The new fourth-quarter 2020 findings on housing and student loan payments come from RIHA’s study, Housing-Related Financial Distress During the Pandemic, which was previously released in September 2020 (second-quarter findings) and October 2020 (third-quarter findings).
The percentage of homeowners and renters behind on their payments has decreased since last year’s second quarter. In December, 7.9% of renters (2.62 million households) missed, delayed or made a reduced payment, while 5.0% (2.38 million homeowners) missed their mortgage payment. The proportion of student debt borrowers who missed a monthly payment climbed to approximately 43% of borrowers in December from the steady share of around 40% since May.

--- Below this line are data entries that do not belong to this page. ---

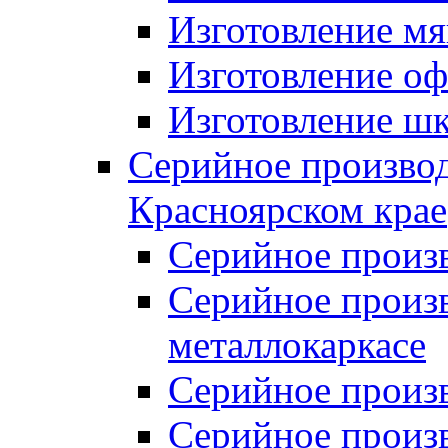
Изготовление мя
Изготовление оф
Изготовление шк
Серийное производ
Красноярском крае
Серийное произ
Серийное произв
металлокаркасе
Серийное произ
Серийное произ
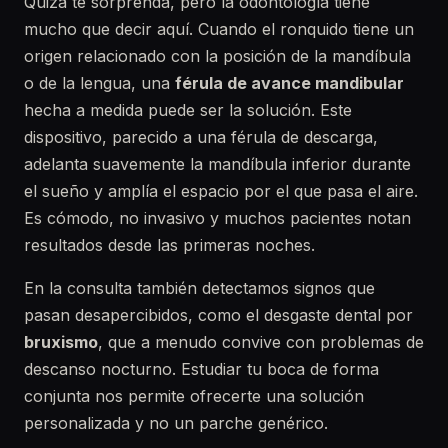
Quizá te sorprenda, pero la odontología tiene
mucho que decir aquí. Cuando el ronquido tiene un
origen relacionado con la posición de la mandíbula
o de la lengua, una
férula de avance mandibular
hecha a medida puede ser la solución. Este
dispositivo, parecido a una férula de descarga,
adelanta suavemente la mandíbula inferior durante
el sueño y amplía el espacio por el que pasa el aire.
Es cómodo, no invasivo y muchos pacientes notan
resultados desde las primeras noches.
En la consulta también detectamos signos que
pasan desapercibidos, como el desgaste dental por
bruxismo
, que a menudo convive con problemas de
descanso nocturno. Estudiar tu boca de forma
conjunta nos permite ofrecerte una solución
personalizada y no un parche genérico.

“Gradual improvements in the labor market and economy helped more renters and homeowners make their housing payments at the end of 2020. However, the COVID-19 pandemic continues to cause financial stress for millions of Americans, and particularly for those who rent and have student loan debt,” said Gary V. Engelhardt, professor of economics in the Maxwell School of Citizenship and Public Affairs at Syracuse University. “Despite 5 million renters and homeowners not making their December payment, fewer believe they are at risk of eviction, a foreclosure or would be forced to move in the next 30 days. This confidence is perhaps an indication that direct checks and enhanced unemployment benefits, rental assistance, mortgage forbearance programs and a federal eviction moratorium have so far been effective in keeping people in their homes.”
Added Engelhardt, “A rapid rollout of vaccines will hopefully slow the virus and lead to a larger reopening of the economy later this year. This would help the labor market and give affected households the opportunity to get back to work, resume their housing and student debt payments, and pay back past-due amounts.”